(Saved data entries)
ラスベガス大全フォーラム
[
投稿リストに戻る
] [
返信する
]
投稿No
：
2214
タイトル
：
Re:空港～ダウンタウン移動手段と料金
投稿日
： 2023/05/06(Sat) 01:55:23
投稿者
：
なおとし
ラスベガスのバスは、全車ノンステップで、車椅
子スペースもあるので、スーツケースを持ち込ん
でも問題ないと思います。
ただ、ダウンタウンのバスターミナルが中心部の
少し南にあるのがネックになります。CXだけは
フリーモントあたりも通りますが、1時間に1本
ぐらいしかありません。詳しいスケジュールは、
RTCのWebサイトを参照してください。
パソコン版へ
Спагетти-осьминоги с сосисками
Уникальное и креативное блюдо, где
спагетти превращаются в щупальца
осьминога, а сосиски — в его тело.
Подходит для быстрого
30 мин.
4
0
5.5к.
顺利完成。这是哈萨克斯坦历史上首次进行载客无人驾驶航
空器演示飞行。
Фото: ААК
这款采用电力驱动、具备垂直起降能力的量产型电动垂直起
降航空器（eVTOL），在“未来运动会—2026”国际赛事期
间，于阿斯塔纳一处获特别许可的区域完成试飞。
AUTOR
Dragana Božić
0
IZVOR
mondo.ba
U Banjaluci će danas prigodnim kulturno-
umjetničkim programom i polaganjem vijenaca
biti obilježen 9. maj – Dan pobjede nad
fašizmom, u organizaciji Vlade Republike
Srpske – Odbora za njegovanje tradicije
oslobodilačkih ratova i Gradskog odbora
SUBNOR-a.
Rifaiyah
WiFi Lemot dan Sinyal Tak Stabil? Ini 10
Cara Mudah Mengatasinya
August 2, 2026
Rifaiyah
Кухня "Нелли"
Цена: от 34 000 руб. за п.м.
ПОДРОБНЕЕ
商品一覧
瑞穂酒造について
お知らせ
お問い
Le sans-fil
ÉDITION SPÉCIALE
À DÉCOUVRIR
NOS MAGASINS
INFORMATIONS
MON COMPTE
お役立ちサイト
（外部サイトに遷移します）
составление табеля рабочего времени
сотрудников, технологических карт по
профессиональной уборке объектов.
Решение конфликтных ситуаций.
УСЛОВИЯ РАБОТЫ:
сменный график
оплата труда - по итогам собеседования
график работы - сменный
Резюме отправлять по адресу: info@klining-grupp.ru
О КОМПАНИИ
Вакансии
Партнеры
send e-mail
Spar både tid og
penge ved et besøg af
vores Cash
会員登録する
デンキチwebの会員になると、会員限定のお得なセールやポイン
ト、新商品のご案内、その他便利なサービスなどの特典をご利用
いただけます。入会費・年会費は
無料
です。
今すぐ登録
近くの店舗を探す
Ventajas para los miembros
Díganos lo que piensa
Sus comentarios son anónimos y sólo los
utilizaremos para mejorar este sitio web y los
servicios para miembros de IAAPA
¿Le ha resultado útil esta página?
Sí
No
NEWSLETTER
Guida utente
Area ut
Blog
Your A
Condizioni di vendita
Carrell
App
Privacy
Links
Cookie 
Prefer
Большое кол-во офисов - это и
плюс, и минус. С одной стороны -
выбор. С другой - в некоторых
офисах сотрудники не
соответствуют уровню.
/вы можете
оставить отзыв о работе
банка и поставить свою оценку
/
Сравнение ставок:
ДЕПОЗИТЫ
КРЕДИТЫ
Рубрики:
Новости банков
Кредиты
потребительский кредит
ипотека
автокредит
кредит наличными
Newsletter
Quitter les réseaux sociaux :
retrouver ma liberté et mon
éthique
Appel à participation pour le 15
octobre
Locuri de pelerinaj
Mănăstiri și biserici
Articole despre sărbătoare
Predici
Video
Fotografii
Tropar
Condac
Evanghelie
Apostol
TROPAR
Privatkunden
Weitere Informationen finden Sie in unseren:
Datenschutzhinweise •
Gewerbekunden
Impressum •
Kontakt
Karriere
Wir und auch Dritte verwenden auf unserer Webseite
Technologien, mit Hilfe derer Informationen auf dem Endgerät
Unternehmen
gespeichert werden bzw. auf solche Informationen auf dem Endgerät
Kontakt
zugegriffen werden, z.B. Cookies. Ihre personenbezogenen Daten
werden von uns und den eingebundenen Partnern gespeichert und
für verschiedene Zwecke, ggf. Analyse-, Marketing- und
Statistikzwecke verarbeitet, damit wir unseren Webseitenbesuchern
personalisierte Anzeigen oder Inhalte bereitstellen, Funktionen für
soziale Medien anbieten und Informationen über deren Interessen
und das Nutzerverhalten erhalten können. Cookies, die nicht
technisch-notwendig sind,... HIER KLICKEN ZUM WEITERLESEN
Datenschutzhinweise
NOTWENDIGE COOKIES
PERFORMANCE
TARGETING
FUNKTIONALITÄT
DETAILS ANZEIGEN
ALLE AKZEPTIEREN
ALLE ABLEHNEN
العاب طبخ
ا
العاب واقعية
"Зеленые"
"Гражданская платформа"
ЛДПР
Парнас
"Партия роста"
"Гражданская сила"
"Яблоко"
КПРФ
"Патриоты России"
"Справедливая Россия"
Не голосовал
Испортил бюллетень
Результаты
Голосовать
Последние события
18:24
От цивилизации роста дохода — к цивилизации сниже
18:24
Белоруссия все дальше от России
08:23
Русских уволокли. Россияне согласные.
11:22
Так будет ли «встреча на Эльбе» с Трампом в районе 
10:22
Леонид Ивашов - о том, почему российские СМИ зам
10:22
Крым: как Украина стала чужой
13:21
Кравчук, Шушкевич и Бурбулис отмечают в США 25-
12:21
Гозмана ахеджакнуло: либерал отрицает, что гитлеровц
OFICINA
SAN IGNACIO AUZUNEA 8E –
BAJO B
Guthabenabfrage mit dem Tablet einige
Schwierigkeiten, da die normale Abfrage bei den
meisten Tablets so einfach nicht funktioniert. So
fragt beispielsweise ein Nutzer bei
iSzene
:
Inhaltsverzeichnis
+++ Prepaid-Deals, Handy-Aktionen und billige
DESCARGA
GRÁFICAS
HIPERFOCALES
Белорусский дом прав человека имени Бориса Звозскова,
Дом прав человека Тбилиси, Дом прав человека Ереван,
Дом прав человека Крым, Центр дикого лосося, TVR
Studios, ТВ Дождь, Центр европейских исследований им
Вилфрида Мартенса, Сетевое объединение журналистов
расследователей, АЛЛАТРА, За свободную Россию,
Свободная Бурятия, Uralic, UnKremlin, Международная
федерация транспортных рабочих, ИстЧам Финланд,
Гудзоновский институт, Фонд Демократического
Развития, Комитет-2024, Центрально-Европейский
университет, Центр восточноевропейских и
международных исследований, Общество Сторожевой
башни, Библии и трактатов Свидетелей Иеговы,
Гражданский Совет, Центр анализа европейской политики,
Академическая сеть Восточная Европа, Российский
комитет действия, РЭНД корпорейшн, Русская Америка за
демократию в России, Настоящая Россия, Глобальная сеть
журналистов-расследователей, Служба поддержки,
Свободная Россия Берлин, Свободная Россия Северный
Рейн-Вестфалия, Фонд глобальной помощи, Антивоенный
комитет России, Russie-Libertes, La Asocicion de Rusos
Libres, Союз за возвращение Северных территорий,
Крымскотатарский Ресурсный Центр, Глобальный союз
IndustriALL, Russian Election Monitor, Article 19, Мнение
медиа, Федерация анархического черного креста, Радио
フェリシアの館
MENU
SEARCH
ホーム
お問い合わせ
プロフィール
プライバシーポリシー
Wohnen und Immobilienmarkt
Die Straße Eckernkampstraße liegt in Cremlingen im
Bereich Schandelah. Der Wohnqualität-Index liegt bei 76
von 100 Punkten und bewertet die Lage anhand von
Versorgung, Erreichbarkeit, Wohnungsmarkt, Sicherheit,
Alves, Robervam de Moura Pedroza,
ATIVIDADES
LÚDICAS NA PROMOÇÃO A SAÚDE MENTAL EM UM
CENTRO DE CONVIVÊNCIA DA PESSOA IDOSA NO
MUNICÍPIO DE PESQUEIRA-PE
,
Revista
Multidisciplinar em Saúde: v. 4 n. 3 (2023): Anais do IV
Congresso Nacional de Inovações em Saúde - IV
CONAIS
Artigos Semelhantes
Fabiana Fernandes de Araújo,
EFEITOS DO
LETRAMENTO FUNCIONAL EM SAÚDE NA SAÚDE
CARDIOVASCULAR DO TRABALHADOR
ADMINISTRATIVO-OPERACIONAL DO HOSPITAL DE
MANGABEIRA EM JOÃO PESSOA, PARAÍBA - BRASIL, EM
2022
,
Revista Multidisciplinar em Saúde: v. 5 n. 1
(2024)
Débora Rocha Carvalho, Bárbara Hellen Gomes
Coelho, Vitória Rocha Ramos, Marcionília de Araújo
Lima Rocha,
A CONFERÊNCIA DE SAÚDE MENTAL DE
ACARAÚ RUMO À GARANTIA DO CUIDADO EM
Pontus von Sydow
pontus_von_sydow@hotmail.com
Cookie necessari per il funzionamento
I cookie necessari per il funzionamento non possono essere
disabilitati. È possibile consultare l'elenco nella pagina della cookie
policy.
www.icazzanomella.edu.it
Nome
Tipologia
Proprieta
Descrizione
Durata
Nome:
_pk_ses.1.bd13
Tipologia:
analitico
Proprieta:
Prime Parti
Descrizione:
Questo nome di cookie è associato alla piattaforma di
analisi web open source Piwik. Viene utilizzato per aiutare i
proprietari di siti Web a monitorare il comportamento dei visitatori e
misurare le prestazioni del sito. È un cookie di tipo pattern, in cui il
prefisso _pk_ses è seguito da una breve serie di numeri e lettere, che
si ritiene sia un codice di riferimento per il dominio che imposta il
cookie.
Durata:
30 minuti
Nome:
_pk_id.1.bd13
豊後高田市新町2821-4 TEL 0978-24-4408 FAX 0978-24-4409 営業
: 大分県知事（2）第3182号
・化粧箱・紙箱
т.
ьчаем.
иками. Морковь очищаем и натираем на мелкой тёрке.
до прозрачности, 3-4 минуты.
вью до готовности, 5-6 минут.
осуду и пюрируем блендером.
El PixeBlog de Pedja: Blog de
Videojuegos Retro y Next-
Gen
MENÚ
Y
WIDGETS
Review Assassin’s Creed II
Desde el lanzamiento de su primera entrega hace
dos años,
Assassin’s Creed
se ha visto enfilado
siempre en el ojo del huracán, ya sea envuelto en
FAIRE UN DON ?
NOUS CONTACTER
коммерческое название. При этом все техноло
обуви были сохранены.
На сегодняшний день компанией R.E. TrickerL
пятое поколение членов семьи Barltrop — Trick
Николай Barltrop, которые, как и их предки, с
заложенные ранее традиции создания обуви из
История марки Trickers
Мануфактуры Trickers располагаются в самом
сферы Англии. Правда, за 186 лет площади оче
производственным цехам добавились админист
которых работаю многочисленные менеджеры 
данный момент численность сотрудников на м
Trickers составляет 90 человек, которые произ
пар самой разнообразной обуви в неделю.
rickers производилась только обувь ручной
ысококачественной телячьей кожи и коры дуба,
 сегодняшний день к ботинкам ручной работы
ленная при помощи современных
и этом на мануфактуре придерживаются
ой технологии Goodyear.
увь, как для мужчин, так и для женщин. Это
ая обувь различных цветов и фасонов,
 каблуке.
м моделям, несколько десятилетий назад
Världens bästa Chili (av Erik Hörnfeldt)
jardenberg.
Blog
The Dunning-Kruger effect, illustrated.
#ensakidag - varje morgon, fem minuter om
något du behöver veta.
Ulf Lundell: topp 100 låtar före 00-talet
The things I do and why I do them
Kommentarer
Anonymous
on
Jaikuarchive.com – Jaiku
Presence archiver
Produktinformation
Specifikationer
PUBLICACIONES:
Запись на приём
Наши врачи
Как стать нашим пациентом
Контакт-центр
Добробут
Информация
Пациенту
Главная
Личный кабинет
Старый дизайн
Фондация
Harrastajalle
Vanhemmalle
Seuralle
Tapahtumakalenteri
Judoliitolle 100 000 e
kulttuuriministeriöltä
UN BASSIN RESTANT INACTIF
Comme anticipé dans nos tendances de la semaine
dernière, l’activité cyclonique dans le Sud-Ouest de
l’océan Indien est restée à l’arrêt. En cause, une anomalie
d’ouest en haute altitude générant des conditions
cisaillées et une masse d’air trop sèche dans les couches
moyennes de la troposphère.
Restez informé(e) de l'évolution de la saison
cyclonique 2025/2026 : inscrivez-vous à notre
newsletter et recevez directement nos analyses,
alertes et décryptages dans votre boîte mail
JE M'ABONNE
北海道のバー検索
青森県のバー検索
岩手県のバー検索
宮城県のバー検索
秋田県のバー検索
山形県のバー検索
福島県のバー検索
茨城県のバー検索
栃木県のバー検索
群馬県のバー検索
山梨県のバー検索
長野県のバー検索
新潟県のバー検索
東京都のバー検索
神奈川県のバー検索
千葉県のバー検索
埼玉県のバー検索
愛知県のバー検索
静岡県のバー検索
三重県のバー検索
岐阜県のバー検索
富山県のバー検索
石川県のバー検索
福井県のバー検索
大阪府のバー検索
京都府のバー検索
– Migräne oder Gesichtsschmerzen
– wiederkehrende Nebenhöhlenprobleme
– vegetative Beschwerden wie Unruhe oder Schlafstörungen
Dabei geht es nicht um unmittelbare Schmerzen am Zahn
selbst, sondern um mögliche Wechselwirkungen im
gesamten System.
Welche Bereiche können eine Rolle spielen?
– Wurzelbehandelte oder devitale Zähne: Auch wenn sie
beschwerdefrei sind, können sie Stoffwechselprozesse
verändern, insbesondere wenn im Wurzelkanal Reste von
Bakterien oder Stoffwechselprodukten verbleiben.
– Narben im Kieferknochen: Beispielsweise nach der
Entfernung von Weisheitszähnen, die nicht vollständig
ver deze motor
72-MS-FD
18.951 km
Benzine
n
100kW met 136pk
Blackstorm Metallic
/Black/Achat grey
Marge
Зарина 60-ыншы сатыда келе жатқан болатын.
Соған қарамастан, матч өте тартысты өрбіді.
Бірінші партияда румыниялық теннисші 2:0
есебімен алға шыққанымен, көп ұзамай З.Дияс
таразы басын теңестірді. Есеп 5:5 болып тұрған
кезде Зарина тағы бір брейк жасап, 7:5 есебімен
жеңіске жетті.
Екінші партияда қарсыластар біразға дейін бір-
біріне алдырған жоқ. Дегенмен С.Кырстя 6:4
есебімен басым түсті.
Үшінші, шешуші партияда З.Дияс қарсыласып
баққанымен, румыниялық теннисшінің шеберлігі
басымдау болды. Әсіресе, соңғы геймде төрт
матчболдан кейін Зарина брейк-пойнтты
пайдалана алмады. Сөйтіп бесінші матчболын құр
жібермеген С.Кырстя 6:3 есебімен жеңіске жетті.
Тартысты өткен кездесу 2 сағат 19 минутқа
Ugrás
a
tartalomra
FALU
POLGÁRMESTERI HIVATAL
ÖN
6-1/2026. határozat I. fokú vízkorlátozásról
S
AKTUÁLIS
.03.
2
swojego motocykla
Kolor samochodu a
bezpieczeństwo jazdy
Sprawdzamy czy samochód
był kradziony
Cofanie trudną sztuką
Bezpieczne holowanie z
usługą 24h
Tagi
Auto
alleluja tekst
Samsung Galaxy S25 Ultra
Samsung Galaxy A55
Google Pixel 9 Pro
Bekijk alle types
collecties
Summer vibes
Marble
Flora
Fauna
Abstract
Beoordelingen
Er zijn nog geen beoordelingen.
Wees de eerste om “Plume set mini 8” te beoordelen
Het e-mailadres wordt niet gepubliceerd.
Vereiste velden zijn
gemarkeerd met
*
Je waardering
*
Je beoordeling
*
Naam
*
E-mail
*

§ **DIRECTIONS FOR THIS TASK**: Give back exactly the lines above, from the line containing "d’ouest en haute" through the line containing "cyclonique 2025/2026 : inscrivez-vous à notre", with both end lines and nothing more.

§ **OUTPUT BELOW**:
d’ouest en haute altitude générant des conditions
cisaillées et une masse d’air trop sèche dans les couches
moyennes de la troposphère.
Restez informé(e) de l'évolution de la saison
cyclonique 2025/2026 : inscrivez-vous à notre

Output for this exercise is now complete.